Find each line in the rows below that contains the word "vous" and copy those lines out. Case counts.

Dataset entries
○ ○ ○
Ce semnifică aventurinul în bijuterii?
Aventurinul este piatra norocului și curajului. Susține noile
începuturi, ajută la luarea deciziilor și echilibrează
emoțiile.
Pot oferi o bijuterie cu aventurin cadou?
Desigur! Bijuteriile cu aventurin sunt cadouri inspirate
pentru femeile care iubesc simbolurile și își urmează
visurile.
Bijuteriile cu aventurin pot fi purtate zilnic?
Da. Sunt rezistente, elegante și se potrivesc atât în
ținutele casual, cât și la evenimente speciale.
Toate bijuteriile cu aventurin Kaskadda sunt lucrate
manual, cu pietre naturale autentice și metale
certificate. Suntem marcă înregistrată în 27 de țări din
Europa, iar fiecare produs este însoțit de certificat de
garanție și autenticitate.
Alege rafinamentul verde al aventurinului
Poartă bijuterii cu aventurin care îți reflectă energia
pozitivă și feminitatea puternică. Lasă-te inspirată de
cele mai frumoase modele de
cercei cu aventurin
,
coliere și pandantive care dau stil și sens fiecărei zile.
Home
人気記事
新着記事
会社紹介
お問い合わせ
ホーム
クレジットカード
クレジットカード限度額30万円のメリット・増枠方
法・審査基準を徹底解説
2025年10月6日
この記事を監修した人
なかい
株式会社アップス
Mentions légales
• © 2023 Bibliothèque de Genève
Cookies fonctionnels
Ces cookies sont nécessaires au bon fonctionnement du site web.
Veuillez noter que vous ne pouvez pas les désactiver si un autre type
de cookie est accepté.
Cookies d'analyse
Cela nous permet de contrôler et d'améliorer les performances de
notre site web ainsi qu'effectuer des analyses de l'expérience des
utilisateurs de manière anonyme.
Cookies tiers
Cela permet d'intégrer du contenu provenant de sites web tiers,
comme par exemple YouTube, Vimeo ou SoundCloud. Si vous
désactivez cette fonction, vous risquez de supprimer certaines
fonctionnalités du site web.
○ ○ ○
### ANSWER SECTION
Veuillez noter que vous ne pouvez pas les désactiver si un autre type
comme par exemple YouTube, Vimeo ou SoundCloud. Si vous
désactivez cette fonction, vous risquez de supprimer certaines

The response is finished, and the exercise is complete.